Dente-de-leão

No parquinho do Passeio Público minha caçula colhe um dente-de-leão. Quer assoprá-lo, mas a irmã mais velha a detém: Espere, é preciso, antes, fazer um pedido. O que você deseja? A pequena pensa, pensa e, então, se ilumina. Avisa que já sabe o que pedir. Devagar, em voz alta, enuncia: Desejo assoprar um dente-de-leão. Assopra. Seu desejo prontamente se realiza. E assim aprendo que, às vezes, é necessário ser prático até mesmo na hora de desejar.

É sábado, início da tarde. Os feirantes desmontam suas barracas. Há um leve trânsito de carros e caminhões no interior do Passeio, o que atrapalha a circulação das prostitutas. Pacientes, elas se concentram ao redor do viveiro das aves de rapina, à espera do fim da feira. Duas delas acenam para a minha caçula, que se esconde entre as pernas do pai. Rimos, e as mulheres me tranquilizam: Calma, moço, que um dia ela perde a vergonha.

Cantando, uma mulher se aproxima do grupo. Veste uma minissaia em péssimo estado e a parte de cima de um biquíni. Arrasta os chinelos no pó, dançando vanerão com um cliente invisível. Não conheço a melodia que executa, e nem ela a conhece. Improvisa, inventa. Canta bem e sabe disso, e até sorri ao cantar, e rodopia para divertir as outras, que a saúdam uma a uma, embora com entusiasmo moderado, pois também não é para tanto.

De repente, a agressão imprevista. A cantora para diante de uma colega mais miúda e, ainda sorrindo, desfere nela um primeiro golpe. Não há chance de reação. A vítima ainda tenta contrair o corpo aqui e ali, para defender-se dos socos e dos chutes que vai levando, mas suporta tudo calada, não revida. Prefere não chamar a atenção, apanhar discretamente. As outras mulheres nem se coçam, sequer cogitam ajudá-la. Os gaviões no viveiro não se afetam. Atento, o urubu-rei acompanha o caso, mas sem tomar partido. Ambas as lutadoras lhe parecem igualmente comestíveis.

Me afasto depressa, levando as meninas. A mais velha compreendeu a disputa, mas a caçula está intrigada. Por que brigaram, pai? Avalio a dificuldade de responder àquilo objetivamente. E por isso respondo com outra pergunta, fingindo naturalidade: As crianças também não brigam lá na escolinha? A menina pensa a respeito, diz que sim, que de vez em quando brigam. E esquece o assunto.

Mais adiante encontramos dois caras. Bêbados. Caminham à nossa frente, de braços dados. São amigos. O aspecto de um deles é miserável, em todos os sentidos. O outro está razoavelmente bem arrumado. Roupas limpas, topete recém-penteado com água. Num dos bolsos de trás da calça jeans, o esquerdo, carrega uma escova de dentes amarela, além de um tubinho de pasta dental. No bolso direito leva uma garrafinha de plástico azul, talvez de leite de magnésia, e um pente.

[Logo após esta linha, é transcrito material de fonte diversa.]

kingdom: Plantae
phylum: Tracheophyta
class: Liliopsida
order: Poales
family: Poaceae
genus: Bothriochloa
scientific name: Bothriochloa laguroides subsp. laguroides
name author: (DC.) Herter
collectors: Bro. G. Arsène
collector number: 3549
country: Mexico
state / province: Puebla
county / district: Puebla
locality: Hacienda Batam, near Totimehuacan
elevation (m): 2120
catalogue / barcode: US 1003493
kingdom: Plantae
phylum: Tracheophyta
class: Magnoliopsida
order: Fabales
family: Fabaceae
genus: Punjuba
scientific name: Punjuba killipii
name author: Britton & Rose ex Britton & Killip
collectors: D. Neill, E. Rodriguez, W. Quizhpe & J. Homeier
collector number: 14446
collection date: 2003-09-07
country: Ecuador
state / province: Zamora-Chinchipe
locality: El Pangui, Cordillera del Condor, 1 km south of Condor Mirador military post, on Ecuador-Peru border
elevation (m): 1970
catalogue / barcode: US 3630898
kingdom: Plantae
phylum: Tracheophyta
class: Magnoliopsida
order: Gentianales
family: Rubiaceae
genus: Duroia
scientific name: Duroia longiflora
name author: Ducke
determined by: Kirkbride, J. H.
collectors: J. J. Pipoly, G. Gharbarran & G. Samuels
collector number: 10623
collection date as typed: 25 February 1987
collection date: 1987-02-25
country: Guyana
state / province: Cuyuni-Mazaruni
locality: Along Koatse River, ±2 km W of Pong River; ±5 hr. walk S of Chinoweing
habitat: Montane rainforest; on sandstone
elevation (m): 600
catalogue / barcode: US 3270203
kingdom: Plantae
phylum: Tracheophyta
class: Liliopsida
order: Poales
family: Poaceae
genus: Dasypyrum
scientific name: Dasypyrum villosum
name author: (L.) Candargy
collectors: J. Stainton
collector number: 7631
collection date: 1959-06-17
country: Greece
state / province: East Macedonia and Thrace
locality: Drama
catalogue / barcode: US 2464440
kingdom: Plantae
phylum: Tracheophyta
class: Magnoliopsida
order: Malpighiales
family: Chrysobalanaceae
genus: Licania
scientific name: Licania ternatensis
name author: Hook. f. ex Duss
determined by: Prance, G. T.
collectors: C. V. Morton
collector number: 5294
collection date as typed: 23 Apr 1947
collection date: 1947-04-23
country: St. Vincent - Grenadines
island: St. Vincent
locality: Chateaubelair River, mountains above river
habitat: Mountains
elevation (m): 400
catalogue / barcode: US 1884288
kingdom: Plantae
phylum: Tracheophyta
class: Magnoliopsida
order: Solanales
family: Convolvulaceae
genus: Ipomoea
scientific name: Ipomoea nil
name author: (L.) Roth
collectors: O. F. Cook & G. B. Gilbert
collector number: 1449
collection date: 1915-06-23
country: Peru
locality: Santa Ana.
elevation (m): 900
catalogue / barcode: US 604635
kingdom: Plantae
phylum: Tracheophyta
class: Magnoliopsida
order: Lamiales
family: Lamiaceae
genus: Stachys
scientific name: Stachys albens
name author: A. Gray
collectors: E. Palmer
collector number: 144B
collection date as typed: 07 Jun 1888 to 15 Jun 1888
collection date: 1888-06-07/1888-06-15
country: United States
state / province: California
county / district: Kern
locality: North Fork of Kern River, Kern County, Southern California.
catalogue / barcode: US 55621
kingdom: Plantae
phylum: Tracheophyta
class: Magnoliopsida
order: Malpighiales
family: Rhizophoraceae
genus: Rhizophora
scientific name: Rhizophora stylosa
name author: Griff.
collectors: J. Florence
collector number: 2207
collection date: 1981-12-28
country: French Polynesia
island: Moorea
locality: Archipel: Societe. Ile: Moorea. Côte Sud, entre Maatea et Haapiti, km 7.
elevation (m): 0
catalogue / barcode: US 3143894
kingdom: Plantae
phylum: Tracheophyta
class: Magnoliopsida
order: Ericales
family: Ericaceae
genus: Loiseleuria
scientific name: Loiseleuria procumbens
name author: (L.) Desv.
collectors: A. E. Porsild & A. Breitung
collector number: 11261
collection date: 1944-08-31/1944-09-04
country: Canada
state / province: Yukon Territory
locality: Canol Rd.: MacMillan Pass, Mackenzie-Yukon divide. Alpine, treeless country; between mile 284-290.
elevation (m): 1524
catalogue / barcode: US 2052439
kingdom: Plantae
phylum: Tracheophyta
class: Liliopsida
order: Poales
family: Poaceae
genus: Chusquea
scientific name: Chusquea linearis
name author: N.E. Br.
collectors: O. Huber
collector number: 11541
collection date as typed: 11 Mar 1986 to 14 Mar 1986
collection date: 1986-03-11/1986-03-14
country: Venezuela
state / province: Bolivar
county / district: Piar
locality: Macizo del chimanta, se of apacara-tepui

Passam por um casal que namora na grama, debaixo de um plátano. Ele é um homem enorme, de músculos firmes, apesar da banha que os encapa. Ela é uma senhora pequena, bem mais velha que ele. Atracam-se aos beijos, manifestando algum nervosismo. Um violão preto largado no chão, ao lado dos dois, reforça, naquele relacionamento, o seu viés de sentimentalidade.

Ao vê-los, o bêbado miserável não resiste. Interrompe a bolinação que os abduzia do mundo. Ambos, homem e mulher, reagem com espanto e inconformidade. Protestam. O bêbado, todavia, pede a eles somente o obséquio de uma moedinha, já que aos apaixonados, ensina, o dinheiro jamais fará falta.

Segue-se uma discussão bizantina. Disposto a sair no braço, o homem musculoso se ergue da grama, batendo da bunda o capim e as folhas de plátano. Mas o bêbado alinhado intercede em favor da paz. Diz que, se o problema é grana, está tudo resolvido. Vasculha os bolsos e deles resgata um punhado de moedinhas. Como se estivesse à beira de um poço dos desejos, atira os tostões sobre o casal, agora petrificado em sua perplexidade. Depois agarra o amigo pela camiseta e o reboca, correndo, até a saída da Carlos Cavalcanti.

Os namorados se recompõem. A mulher pacifica o homem, e logo retomam sua posição e seus beijos. Continuam apaixonados. A diferença é que agora se amam e amassam em meio a várias moedas de cinco e dez centavos.

Minha caçula analisa a cena. Vê as moedas desperdiçadas e, entre elas, mais um dente-de-leão que se empluma. Pensa, pensa e, então, pergunta: Posso fazer outro pedido?